■ Extract provided:
------

Getting that V10 into the tight engine bay of a 240Z wasn’t a simple swap. It required serious fabrication. The engine had to go in from underneath the car. The firewall and transmission tunnel had to be cut and reshaped just to make space for the massive Viper transmission setup.
That’s where it gets complicated.
The build uses a Viper T-56 transmission, paired with a Ford Super 8.8 rear end and a modified Viper driveshaft. Nothing about that combination is small or easy to package. The steering system had to be reworked too, with the rack moved up and forward just to clear the oil pan. And even after all that, it still runs manual steering.
No shortcuts there.
Power-wise, the V10 delivers exactly what you’d expect. In stock form, it sits around 450 horsepower and 490 lb-ft of torque. With custom headers and a few changes, the estimate now lands somewhere between 400 and 500 horsepower. In a lightweight car like a 240Z, that’s more than enough to turn things into a handful.
And that’s the point.
@bradbuilds_ Interior Rundown on the Viper Datsun #v10 #datsun #engineswap ♬ original sound – BradBuilds
This wasn’t built to be easy to drive or comfortable. It was built to be extreme. A statement more than anything else. Something that forces people to stop and look, then try to figure out how it even works.
The car made its debut at SEMA 2025, and that part adds another layer to the story.
The entire build was pulled together in just 60 days. After years of sitting and slow progress, everything accelerated at once. Fabrication, assembly, problem solving, all happening under pressure. That kind of timeline usually leads to compromises, but here it pushed the build into something raw and immediate. Not perfect. Not overly polished. Just real.
What makes this even more interesting is how much of the work was done by Brad himself. He didn’t just oversee the project. He built it. Fabrication, roll cage, tubular front end, body design, even the headlights. Most of it came together in-house, with only a few pieces like the headers and wrap handled elsewhere. That hands-on approach shows in the details.
The headlights, for example, aren’t just for looks. They’re designed to channel air through the front and direct it toward the brakes. That’s not something you see on a casual build. It’s functional thinking layered into a project that already borders on excessive. Then there’s the overall design.
Despite everything going on underneath, the car still reads as a 240Z. The proportions are intact. The shape is recognizable. The wheels were chosen to keep a period-correct feel. Even the body kit avoids going too far, which is a rare move in builds like this. It could have easily turned into a caricature. It didn’t.

------

[Stored data entries]
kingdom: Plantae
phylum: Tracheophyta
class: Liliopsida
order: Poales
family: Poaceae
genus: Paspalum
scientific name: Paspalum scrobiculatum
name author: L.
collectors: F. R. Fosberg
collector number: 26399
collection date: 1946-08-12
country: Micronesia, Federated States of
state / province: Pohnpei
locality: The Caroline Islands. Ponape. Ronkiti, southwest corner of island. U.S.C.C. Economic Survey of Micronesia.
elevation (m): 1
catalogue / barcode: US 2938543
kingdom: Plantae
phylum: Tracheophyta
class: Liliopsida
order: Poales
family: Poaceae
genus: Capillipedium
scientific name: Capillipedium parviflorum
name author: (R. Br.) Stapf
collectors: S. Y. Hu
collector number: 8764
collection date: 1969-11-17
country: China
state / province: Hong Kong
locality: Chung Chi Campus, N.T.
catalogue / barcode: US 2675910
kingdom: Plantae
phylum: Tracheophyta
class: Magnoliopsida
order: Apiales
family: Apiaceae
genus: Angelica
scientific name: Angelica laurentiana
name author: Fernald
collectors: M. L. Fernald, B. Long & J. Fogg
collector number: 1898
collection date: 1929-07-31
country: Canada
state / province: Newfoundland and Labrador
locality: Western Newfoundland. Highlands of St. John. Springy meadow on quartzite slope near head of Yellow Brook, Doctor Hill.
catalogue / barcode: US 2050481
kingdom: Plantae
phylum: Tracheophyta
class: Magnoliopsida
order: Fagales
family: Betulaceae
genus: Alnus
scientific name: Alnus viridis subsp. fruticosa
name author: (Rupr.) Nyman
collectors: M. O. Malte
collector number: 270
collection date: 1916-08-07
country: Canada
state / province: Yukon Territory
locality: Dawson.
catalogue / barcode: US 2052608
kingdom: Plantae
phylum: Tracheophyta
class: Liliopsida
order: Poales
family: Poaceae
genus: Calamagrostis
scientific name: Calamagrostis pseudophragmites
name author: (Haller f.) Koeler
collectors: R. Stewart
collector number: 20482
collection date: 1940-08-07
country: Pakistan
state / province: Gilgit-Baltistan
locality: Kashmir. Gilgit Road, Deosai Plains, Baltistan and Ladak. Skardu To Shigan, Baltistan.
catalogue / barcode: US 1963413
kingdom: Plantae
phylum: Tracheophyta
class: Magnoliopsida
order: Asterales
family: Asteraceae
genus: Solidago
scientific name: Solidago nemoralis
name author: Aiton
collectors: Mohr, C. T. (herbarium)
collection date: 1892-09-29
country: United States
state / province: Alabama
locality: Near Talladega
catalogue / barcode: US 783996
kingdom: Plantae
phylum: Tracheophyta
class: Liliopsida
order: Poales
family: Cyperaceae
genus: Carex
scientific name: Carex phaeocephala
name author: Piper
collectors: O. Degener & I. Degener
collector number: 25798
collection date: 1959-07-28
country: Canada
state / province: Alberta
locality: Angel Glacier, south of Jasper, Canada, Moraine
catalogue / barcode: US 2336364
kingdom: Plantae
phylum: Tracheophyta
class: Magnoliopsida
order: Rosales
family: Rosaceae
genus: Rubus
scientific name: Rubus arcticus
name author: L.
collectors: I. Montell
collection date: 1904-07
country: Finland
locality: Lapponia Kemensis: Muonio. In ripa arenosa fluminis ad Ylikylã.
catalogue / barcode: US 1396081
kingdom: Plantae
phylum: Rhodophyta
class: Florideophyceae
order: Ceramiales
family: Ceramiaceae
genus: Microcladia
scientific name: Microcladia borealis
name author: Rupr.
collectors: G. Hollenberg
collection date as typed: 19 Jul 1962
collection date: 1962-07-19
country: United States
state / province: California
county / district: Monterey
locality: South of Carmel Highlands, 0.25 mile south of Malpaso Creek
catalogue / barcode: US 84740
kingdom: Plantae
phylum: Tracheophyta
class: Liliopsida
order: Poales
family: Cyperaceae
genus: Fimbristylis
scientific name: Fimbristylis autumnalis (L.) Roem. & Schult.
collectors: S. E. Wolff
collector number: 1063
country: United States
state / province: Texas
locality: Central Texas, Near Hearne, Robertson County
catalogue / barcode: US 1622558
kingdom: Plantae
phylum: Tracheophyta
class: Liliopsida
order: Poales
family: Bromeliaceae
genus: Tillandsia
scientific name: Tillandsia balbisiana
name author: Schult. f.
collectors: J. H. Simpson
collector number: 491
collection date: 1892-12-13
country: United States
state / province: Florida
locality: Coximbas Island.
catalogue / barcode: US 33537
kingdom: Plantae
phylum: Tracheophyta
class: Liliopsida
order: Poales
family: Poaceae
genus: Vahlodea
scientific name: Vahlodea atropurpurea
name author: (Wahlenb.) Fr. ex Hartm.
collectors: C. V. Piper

------

■ What is needed: Reproduce word for word the passage of the 240Z build article that begins with the words containing "And that’s the" and ends with "it even works.". These entries are separate material, unrelated to the 240Z build article.

■ Answer to this problem:
And that’s the point.
@bradbuilds_ Interior Rundown on the Viper Datsun #v10 #datsun #engineswap ♬ original sound – BradBuilds
This wasn’t built to be easy to drive or comfortable. It was built to be extreme. A statement more than anything else. Something that forces people to stop and look, then try to figure out how it even works.